Action item
Lines in the listing below containing the string "chondrocytes" are to be identified and copied.

Given records
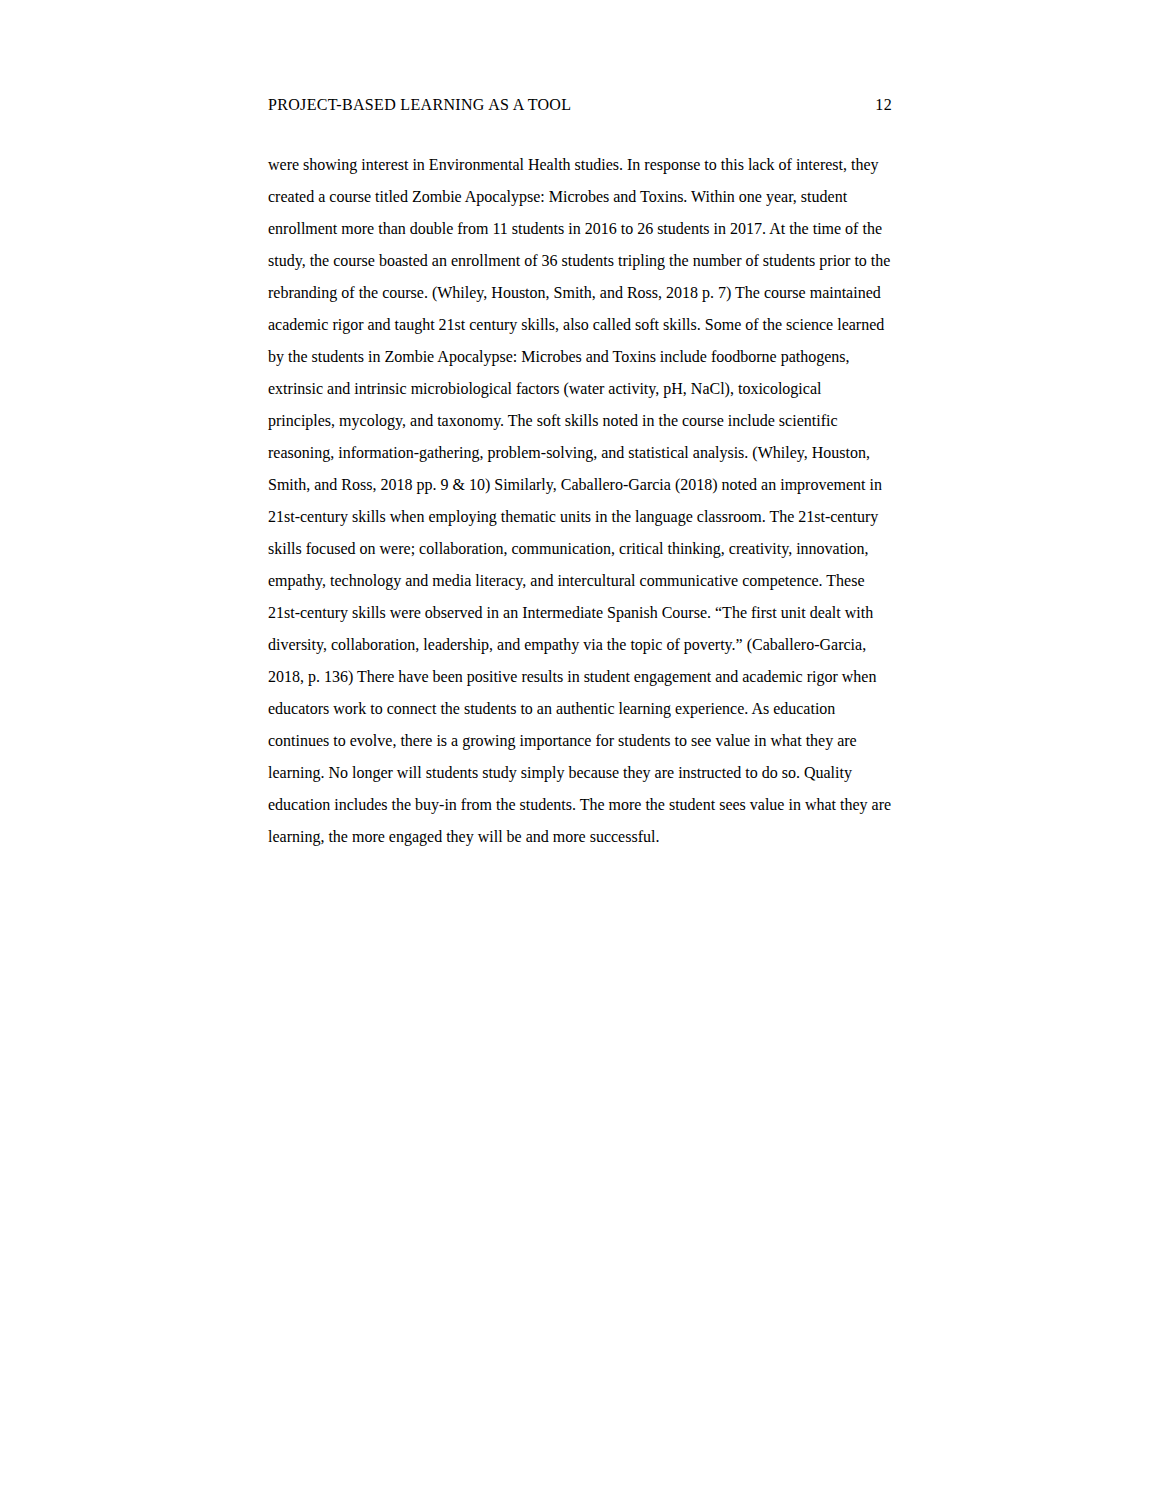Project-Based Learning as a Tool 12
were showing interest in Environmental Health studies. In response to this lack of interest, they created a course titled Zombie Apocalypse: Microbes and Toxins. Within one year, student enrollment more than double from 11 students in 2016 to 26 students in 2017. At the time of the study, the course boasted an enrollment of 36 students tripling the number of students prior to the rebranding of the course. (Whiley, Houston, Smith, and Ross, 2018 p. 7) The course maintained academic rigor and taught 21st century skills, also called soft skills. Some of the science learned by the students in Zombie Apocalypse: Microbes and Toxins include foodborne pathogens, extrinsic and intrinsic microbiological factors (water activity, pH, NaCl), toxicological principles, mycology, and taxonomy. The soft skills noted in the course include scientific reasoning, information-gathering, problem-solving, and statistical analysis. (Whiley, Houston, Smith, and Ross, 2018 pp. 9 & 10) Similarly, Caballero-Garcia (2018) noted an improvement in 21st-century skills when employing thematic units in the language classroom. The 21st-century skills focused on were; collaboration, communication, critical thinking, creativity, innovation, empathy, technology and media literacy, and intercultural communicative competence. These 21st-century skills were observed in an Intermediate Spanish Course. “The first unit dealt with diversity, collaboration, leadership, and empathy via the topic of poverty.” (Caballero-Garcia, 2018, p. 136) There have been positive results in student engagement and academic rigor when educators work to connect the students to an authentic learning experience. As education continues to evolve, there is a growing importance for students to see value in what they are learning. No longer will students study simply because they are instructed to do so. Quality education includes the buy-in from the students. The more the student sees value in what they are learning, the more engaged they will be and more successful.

--

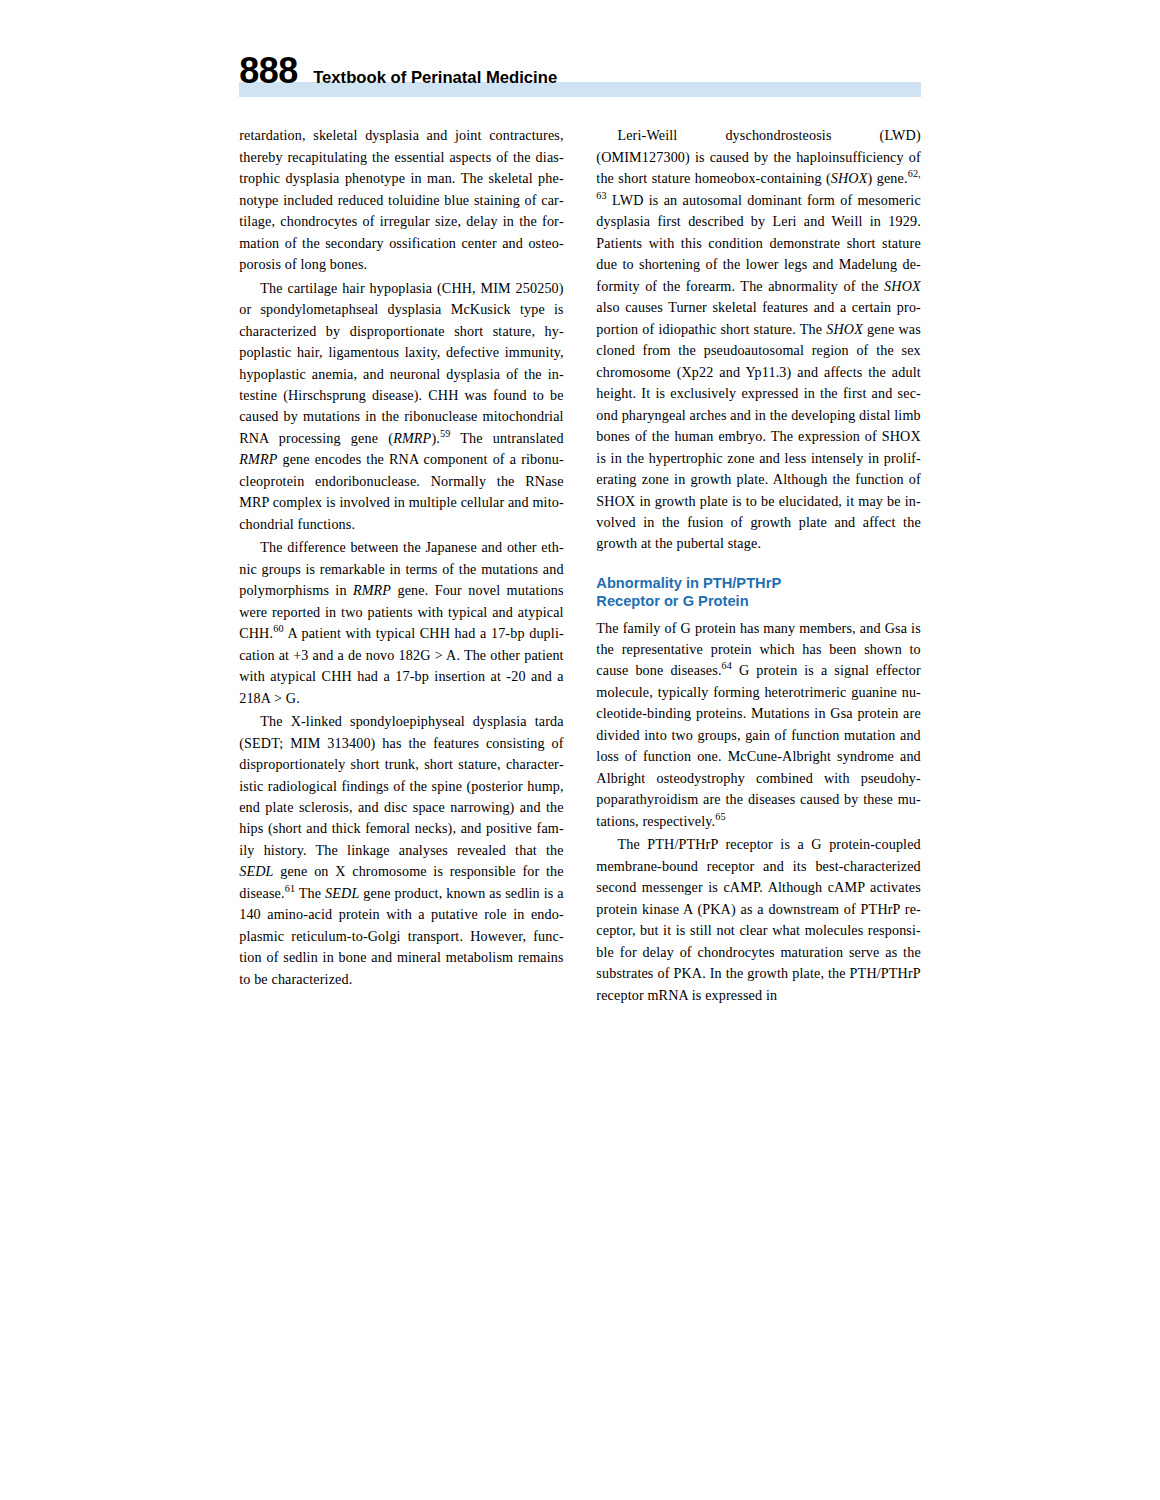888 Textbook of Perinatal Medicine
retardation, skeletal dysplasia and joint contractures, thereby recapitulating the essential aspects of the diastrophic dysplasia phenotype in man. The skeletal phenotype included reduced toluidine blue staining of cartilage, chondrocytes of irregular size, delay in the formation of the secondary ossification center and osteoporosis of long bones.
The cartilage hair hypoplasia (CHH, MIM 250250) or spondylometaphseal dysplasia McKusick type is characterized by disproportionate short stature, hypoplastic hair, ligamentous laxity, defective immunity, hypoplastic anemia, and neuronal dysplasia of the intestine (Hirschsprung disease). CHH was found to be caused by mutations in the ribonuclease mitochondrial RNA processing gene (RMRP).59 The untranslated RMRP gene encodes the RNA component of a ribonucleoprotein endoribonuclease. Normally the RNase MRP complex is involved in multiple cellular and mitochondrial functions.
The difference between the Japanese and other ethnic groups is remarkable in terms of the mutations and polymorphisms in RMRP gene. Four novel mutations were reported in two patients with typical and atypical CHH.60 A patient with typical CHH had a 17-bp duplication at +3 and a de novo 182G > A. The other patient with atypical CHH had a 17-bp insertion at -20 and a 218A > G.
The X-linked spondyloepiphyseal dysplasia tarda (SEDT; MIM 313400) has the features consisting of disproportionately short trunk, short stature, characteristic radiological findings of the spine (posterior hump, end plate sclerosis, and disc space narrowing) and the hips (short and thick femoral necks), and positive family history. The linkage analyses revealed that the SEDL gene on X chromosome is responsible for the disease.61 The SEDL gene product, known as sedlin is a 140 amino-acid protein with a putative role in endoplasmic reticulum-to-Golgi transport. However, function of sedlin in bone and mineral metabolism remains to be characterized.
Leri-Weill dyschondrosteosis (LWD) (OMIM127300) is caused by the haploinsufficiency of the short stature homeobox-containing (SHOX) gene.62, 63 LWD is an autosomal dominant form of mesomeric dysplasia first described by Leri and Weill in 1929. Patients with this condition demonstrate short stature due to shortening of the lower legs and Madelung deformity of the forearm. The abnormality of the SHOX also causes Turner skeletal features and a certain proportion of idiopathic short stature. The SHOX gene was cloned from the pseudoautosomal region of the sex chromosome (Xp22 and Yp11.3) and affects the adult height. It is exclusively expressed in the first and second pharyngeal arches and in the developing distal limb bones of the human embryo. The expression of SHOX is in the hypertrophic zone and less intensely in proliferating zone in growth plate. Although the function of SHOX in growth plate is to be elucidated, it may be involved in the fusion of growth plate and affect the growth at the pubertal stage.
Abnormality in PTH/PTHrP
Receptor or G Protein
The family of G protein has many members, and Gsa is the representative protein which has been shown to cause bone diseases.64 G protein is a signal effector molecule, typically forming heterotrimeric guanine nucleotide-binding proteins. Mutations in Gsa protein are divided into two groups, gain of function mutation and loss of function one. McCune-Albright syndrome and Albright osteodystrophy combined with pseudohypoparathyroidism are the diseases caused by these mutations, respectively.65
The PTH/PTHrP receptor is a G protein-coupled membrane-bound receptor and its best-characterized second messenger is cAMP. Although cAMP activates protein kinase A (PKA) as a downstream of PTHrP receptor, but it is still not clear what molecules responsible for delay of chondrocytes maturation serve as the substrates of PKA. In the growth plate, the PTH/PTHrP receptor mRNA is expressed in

==

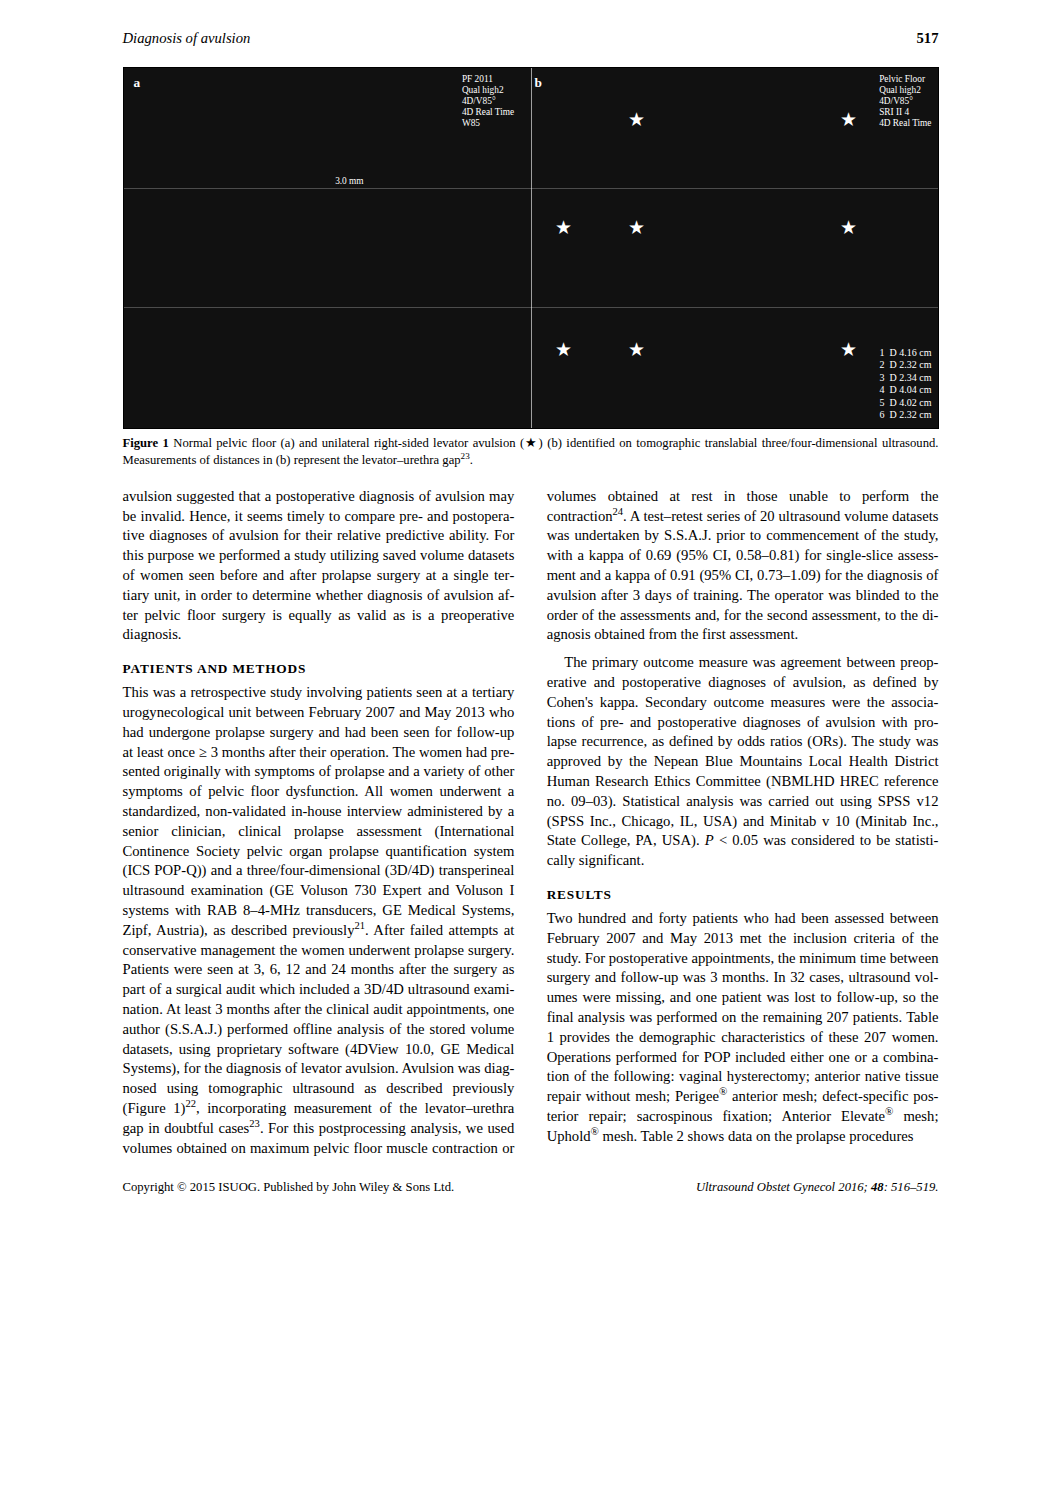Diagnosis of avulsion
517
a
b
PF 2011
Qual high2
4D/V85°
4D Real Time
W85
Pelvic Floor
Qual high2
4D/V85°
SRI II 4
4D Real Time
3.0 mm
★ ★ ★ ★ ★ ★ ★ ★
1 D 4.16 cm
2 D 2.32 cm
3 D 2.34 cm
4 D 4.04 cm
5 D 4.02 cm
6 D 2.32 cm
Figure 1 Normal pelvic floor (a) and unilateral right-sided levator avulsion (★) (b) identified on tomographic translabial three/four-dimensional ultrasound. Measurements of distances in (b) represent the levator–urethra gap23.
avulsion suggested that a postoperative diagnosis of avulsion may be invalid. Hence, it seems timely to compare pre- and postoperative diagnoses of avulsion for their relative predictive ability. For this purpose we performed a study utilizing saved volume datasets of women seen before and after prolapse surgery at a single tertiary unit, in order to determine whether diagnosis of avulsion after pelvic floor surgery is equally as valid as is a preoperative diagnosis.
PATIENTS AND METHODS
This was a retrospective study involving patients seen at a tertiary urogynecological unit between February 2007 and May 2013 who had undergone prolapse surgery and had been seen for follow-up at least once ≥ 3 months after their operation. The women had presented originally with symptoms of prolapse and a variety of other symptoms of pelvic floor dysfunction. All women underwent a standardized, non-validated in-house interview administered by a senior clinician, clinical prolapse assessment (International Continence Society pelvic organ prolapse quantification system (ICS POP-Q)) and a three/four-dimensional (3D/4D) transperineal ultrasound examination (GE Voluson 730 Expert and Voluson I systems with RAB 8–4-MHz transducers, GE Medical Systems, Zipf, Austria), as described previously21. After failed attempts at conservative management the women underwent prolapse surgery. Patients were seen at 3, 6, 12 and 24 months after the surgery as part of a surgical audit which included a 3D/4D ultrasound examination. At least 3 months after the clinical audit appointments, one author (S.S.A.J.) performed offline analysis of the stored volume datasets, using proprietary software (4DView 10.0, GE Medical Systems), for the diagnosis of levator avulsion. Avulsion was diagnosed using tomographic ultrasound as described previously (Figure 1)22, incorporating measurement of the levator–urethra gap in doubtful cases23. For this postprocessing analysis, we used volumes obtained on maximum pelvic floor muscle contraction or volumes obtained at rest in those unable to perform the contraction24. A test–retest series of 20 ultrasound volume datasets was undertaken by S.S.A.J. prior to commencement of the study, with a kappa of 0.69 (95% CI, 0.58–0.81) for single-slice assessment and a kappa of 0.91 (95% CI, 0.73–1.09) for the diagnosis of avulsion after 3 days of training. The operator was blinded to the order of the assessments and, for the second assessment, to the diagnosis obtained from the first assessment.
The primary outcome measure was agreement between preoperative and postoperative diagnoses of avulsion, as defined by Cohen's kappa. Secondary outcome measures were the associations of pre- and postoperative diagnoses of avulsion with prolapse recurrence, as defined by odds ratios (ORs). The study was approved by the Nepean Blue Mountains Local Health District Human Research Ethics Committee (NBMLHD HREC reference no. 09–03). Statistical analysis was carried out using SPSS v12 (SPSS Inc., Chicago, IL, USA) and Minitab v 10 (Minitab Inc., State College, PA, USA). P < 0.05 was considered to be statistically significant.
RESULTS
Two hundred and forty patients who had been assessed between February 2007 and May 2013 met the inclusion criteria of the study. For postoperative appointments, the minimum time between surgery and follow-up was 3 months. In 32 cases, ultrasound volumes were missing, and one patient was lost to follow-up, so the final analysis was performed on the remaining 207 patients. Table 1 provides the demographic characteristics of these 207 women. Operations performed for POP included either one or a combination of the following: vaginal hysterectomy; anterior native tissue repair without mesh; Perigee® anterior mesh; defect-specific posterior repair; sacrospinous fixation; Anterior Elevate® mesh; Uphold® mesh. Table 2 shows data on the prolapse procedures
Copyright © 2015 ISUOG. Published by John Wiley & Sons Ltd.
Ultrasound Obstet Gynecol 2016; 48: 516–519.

Answer space
retardation, skeletal dysplasia and joint contractures, thereby recapitulating the essential aspects of the diastrophic dysplasia phenotype in man. The skeletal phenotype included reduced toluidine blue staining of cartilage, chondrocytes of irregular size, delay in the formation of the secondary ossification center and osteoporosis of long bones.
The PTH/PTHrP receptor is a G protein-coupled membrane-bound receptor and its best-characterized second messenger is cAMP. Although cAMP activates protein kinase A (PKA) as a downstream of PTHrP receptor, but it is still not clear what molecules responsible for delay of chondrocytes maturation serve as the substrates of PKA. In the growth plate, the PTH/PTHrP receptor mRNA is expressed in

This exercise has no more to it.